Read This Story"Wire-guided localization creates a lot of patient discomfort, and patients have told me that the worst part of their breast surgery experience was the wire placement," says Dr. Lim, Medical Director of Henrietta Banting Breast Centre at Women's College Hospital. 

In 2023, Women's College Hospital adopted new technology that will increase the comfort and confidence of the more than 350 patients who undergo breast surgery here each year.

The MOLLI System offers radiologists a sophisticated tool for marking cancerous lesions by inserting a magnetic seed, comparable in size to a sesame seed, directly into the tumour. This small yet powerful localization device serves as a precise marker for surgeons, eliminating the need for invasive wire placement. Surgeons can now rely on a specialized wand and tablet to accurately locate the tumour marked during the radiological procedure.

Dr. Lim describes the technology as almost like a GPS. During surgery, the MOLLI probe can detect the magnetic seed inside the tumour, and as the probe gets closer and closer to the seed, the signal becomes stronger. This provides real-time feedback to surgeons and guides them with pinpoint accuracy toward the targeted lesion.

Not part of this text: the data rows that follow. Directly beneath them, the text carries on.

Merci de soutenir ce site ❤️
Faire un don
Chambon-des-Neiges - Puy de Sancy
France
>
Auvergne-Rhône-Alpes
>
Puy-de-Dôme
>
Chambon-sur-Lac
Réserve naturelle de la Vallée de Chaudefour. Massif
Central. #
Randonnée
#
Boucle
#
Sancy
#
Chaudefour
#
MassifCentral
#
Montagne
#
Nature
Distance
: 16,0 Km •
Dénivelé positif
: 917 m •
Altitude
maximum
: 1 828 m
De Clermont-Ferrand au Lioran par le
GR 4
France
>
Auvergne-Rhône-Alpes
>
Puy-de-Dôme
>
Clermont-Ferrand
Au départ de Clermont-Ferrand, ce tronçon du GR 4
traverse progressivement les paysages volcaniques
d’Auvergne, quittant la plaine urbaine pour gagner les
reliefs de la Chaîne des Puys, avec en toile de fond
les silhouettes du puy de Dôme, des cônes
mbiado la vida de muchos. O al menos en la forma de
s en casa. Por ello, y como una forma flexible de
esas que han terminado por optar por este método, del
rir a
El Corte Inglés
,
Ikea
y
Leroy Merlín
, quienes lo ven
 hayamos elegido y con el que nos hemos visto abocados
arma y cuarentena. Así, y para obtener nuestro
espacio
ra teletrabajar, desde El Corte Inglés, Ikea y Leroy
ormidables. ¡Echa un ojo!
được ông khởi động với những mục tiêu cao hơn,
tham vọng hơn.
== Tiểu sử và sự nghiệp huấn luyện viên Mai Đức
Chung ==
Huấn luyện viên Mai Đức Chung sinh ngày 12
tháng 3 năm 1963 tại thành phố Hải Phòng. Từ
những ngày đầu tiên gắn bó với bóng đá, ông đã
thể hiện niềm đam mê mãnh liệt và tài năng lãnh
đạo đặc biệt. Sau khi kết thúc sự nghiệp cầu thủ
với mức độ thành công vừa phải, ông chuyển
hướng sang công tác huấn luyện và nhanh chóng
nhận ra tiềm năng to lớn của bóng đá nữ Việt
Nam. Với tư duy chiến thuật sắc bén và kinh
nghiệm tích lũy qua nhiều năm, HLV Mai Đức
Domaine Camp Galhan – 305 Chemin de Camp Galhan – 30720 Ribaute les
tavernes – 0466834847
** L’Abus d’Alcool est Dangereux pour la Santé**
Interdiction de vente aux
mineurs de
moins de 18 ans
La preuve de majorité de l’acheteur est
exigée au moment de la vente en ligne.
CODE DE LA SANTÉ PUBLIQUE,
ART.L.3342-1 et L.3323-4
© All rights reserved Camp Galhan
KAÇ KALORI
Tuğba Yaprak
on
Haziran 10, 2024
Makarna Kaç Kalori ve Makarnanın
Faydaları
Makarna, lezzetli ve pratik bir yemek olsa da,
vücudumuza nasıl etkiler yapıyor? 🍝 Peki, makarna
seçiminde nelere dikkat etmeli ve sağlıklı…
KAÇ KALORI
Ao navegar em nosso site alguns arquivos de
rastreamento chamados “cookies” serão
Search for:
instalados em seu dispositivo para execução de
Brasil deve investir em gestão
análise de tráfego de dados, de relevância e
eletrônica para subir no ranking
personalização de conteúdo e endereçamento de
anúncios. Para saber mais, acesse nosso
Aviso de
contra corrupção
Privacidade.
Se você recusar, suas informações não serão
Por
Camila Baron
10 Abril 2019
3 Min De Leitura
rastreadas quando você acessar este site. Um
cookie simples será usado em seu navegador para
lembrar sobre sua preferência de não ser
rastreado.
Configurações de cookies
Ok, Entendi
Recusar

The new technology's benefits extend beyond enhanced precision in the surgical suite to scheduling and patient flow. 

"Previously, there have been challenges with scheduling because of the need to coordinate wire placement and surgery on the same day and issues with accuracy because the protruding wires can move or become dislodged," says Dr. Lim.

With MOLLI, however, the localization procedure can happen up to 30 days before surgery. "By decoupling localization from surgery, care teams can improve their workflows to create a better, more patient-centred experience and a more efficient experience for clinicians," adds Dr. Lim.

Ultimately, it is the patient who benefits the most. The elimination of wire-guided localization translates into enhanced patient comfort. By avoiding the discomfort associated with protruding wires, patients undergoing breast surgery can now approach the procedure with reduced anxiety and apprehension. Cosmetic outcomes are also improved. 

"Because the surgeons remove only what they need to, patients experience a shorter recovery time and a really fantastic cosmetic outcome."